What do failures of finite shows tell you about the audience?

When we say that the numbers for finite shows are low, which shows are you comparing them to? Jodha Akbar? KBC? That is a wrong comparison. SAB TV, for example, cannot be compared with other channels.

It also tells us that segmentation is coming, and it must be measured and followed well by advertisers. We must have enough patience to market our shows within the segment.

Why do Hindi movie channels air dubbed South Indian movies?

Audiences at home behave very differently when it comes to movies. This is the only genre that works on repeats. And not all movies are watched twice, some not even once. So, if there are 10,000 movies traded amongst all channels, the number of movies that get shown repeatedly in a year are less than 750.

South Indian movies break certain norms and hence do well (whether dubbed or remade). For example, Nayak (starring Anil Kapoor), was based on a South Indian movie. They tend to take the audiences in another world. They help you do what you can't do for yourself at times. We find that younger audiences love South Indian movies. All said and done, dubbed South Indian movies are not more than 15 per cent.

Jodha Akbar and Jhansi Ki Raani have been two of the most popular shows in the genre.

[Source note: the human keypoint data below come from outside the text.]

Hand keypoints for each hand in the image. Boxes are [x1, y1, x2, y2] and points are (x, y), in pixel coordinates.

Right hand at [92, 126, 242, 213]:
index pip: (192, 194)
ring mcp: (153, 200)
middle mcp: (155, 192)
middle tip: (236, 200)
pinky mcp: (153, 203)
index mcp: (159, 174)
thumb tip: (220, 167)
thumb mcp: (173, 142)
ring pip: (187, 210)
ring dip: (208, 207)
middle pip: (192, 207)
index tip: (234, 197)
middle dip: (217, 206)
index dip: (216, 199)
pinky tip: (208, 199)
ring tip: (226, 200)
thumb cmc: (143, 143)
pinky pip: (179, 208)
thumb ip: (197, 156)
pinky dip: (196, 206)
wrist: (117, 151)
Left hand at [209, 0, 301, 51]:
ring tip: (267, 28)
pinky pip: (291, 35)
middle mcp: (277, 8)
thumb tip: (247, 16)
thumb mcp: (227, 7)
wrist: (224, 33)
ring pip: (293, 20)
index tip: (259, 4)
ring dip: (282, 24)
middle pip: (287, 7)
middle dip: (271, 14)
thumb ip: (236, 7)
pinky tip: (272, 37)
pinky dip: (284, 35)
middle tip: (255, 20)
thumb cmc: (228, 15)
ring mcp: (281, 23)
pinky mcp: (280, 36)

Do you think ZEEL has managed to crack the formula for successful historical shows?

I don't think anyone has any formula. Some of these shows have worked well, primarily because there was a beautiful connection between the story, characters, performances and production. We have consistently picked up not only great historical characters but also part of their untold stories. In the case of Jodha Akbar, who could have been more handsome than Hrithik Roshan and more beautiful than Aishwarya Rai? We saw a great human story there.

How do you see free-to-air channels working in BARC's universe?

FTA will be a critical component of the overall offerings. While on one side we see a huge opportunity in the measurement going into rural markets - all those homes consuming FTA will become a unique set of audience. On the other side, FTA will start existing even in the metros and smaller/mini towns.

How encouraging is the environment for a new channel launch and its growth, post-digitisation?

In the digital environment, both distribution and marketing are important for the success of a channel. Seventy per cent of TAM homes are digital now. Here, people don't really remember what the channel number is if they are not used to watching it. A new channel has to go through a journey to catch viewer attention.

Pre-digitisation (in the analogue era), paying more carriage fees could place a new channel near any popular channel. It would then get sampled and there would be instant reach for it. Then, if the programme is good, it will be viewed.